The value of grabbing that away goal could also be a decisive factor in the final outcome, as a 1-0 win here will be enough to seal back-to-back titles for the Thais.

Indonesia entered the tournament with little expectation but have grown steadily match on match. After starting as a bright attacking force, they have now morphed into a ferocious, up-tempo, pressing machine that have largely nullified the goal-scoring threats of firstly, Vietnam, and now Thailand.

With that increased focus on their defensive duties though the Garudas’ overall attacking threat has dulled.

Aside from the pair of goals they scored in the first leg they posed precious little in terms of genuine chances, in a contest where they were both out-shot and ceded the majority of possession to Thailand.

That will matter for little if they can once again squeeze the space here and hold Thailand scoreless. By doing so, they can claim their maiden Suzuki title crown.


The main decision for Thailand appears to be a tactical one with the possibility that the wingbacks Teerathon Bunmathan and Tristan Do could revert into fullbacks, squeezing one of the three central defenders out and opening a spot for the likes of Siroch Chatthong to join the starting side to give the attack a slightly different edge.

Indonesia have suffered a massive blow with the influential right winger Andik Vermansyah injured in the first leg. His replacement then, will most likely be Zulham Zamrun, in a team which is expected to be otherwise unchanged.

KEY BATTLE: Chanathip Songkrasin vs.

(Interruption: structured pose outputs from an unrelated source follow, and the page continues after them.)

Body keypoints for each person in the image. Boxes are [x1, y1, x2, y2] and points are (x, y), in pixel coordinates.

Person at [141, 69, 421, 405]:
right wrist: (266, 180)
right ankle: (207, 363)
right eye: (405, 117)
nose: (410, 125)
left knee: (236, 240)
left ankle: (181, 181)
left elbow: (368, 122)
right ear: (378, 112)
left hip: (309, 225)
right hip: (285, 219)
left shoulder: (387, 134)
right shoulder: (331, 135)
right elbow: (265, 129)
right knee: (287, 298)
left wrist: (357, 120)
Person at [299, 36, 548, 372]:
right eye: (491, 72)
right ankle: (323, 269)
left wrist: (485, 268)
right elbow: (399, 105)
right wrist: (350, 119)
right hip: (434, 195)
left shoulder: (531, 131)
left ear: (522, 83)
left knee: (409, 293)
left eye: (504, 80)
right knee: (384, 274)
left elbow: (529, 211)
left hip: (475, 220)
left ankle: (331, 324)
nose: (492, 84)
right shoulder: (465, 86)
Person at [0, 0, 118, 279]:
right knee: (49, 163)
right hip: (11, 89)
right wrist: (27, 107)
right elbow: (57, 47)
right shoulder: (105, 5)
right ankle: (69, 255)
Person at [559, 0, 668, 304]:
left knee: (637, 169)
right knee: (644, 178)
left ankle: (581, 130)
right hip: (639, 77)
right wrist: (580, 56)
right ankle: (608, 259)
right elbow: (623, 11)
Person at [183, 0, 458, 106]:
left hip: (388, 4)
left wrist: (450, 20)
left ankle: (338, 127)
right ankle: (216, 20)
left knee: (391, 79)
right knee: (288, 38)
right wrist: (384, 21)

Bayu Pradana/Manahati Lesthusen

The relatively young and inexperienced Indonesian central midfield pair of Pradana and Manahati have mirrored the evolution of the team more broadly in becoming more and more assured as the tournament has progressed.

In the 4-4-2 that Alfred Riedl has the team playing, and with two traditional wingers operating in the more advanced midfield roles, this pair have been crucial to establishing the initial triggers for Indonesia’s up-tempo, pressing game.

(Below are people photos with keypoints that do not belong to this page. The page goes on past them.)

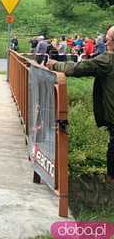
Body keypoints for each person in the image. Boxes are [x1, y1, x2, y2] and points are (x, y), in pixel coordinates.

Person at [47, 26, 114, 184]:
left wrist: (55, 64)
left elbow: (77, 68)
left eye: (109, 39)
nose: (106, 41)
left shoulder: (108, 61)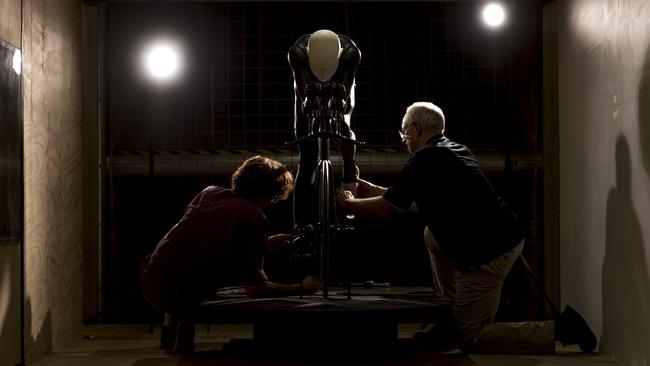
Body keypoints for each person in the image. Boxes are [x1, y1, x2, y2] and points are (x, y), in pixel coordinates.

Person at [337, 102, 597, 354]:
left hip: (489, 253)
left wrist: (349, 204)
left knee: (472, 338)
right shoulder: (454, 150)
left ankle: (561, 330)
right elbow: (420, 202)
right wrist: (374, 190)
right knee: (432, 235)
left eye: (404, 132)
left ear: (416, 128)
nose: (403, 139)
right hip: (502, 237)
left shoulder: (423, 159)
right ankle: (450, 314)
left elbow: (386, 209)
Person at [140, 155, 321, 354]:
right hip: (183, 293)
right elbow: (255, 288)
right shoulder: (254, 216)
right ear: (267, 194)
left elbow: (206, 239)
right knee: (226, 283)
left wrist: (265, 243)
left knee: (185, 259)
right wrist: (302, 288)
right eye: (274, 198)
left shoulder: (209, 193)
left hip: (152, 278)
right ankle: (188, 316)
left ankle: (169, 328)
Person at [288, 29, 361, 236]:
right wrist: (307, 101)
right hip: (307, 83)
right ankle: (301, 227)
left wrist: (341, 99)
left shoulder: (350, 53)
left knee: (344, 120)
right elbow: (302, 93)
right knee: (307, 158)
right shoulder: (297, 53)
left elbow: (346, 97)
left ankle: (349, 170)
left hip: (341, 80)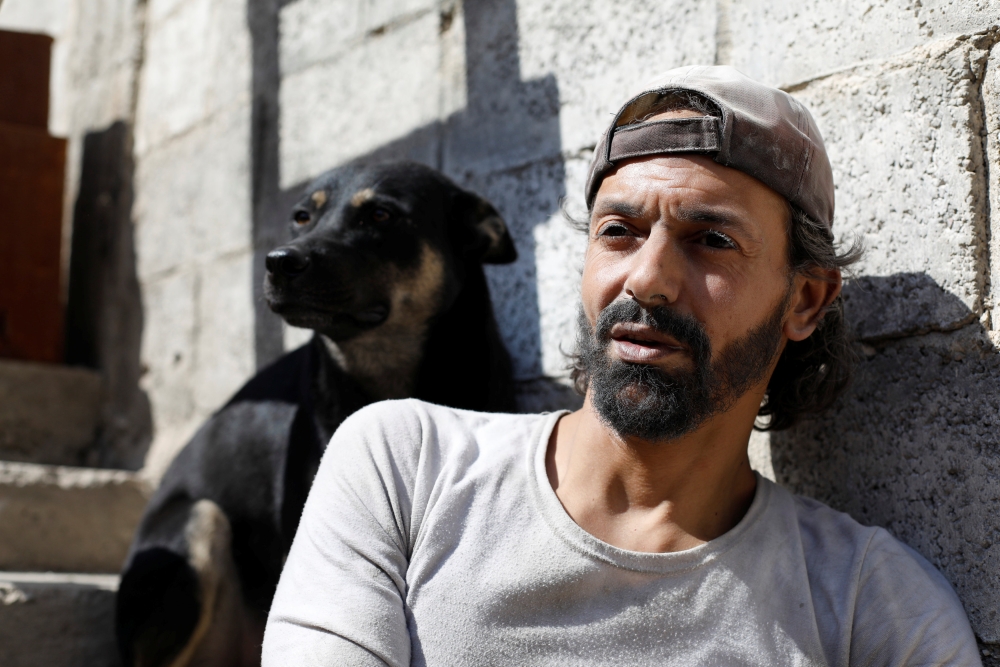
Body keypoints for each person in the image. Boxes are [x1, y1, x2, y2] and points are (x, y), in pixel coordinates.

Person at [261, 66, 981, 666]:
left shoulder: (872, 608)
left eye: (711, 240)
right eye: (619, 231)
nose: (647, 278)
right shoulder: (406, 469)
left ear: (805, 299)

Thailand could shake things up tactically to play creator-in-chief Chanathip Songkrasin in a more liberated role as the fulcrum in a possible 4-2-3-1.

Past five meetings

  • Indonesia 2-1 Thailand (Suzuki Cup)
  • Thailand 4-2 Indonesia (Suzuki Cup)
  • Indonesia 2-1 Thailand (Suzuki Cup)
  • Thailand 2-1 Indonesia (Suzuki Cup)
  • Indonesia 0-1 Thailand (Suzuki Cup)


  • Wednesday’s first leg was just the second time in their past 13 Suzuki Cup matches that Thailand have not scored at least twice in a match.

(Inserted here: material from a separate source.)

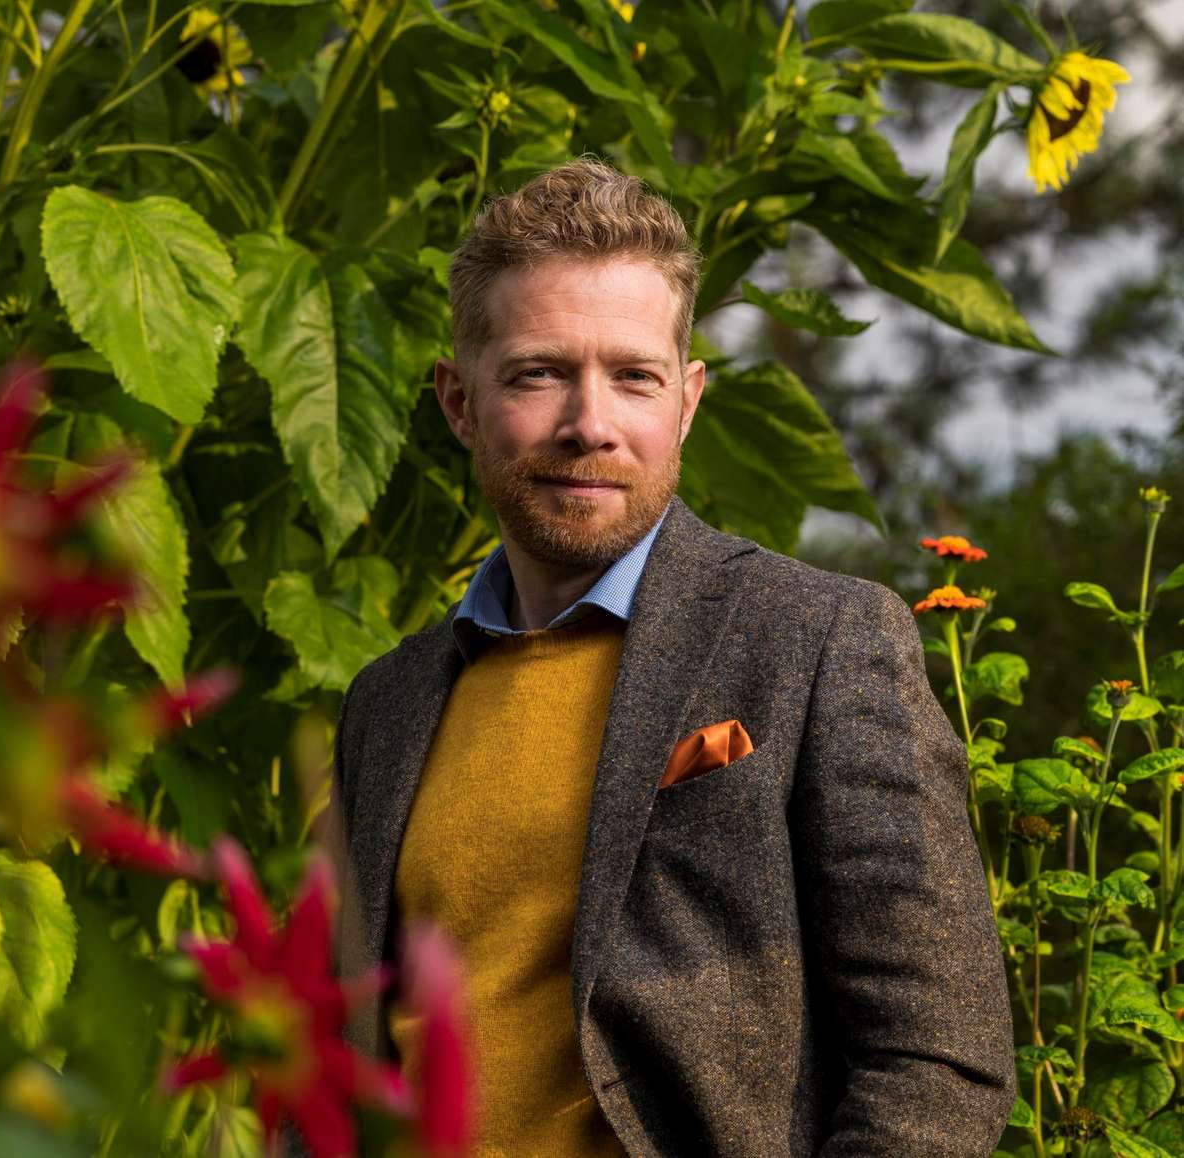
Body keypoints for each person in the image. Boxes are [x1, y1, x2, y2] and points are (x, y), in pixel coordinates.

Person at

  • Remarkably Indonesia has scored exactly two goals in each of their six matches in the tournament to date.

  • Conversely the Merah Putih are yet to keep a clean sheet at the current edition and haven’t held an opponent scoreless in their past Suzuki Cup ten matches.

  • This is Indonesia’s fifth final – they’ve lost each of the previous ones in 2000, 2002, 2004 & 2010.

  • Only twice before has a nation won back-to-back Suzuki Cup crowns with Thailand doing so in 2000 & 2002 and Singapore in 2004 & 2007.


In round one of the tactical battle between the vastly experienced Alfred Riedl and the younger Kiatisuk it was a clear points decision to the Indonesian mentor.

The tireless harrying and closing down employed by his side forced Thailand to rush their passes, often misplacing them and frequently turning over possession.

Whether it’s a shift in tactics or personnel or both, Kiatisuk must find a way here to free his side from the stifling Indonesian pressing shackles.


Two well-organised teams going head to head in the cauldron that is the Rajamangala is the perfect finale to a very good Suzuki Cup.

Kiatisuk has promised that there will be an ‘intimidating’ atmosphere in the capital and that should help spur on a Thailand team which has been clearly the standout nation throughout the month-long tournament.

It seems highly likely that Thailand will score here and this could lead to an entertaining, free-flowing clash as both chase goals although it would still be something of a major surprise if it wasn’t Teerasil and co lifting the trophy late on Saturday evening.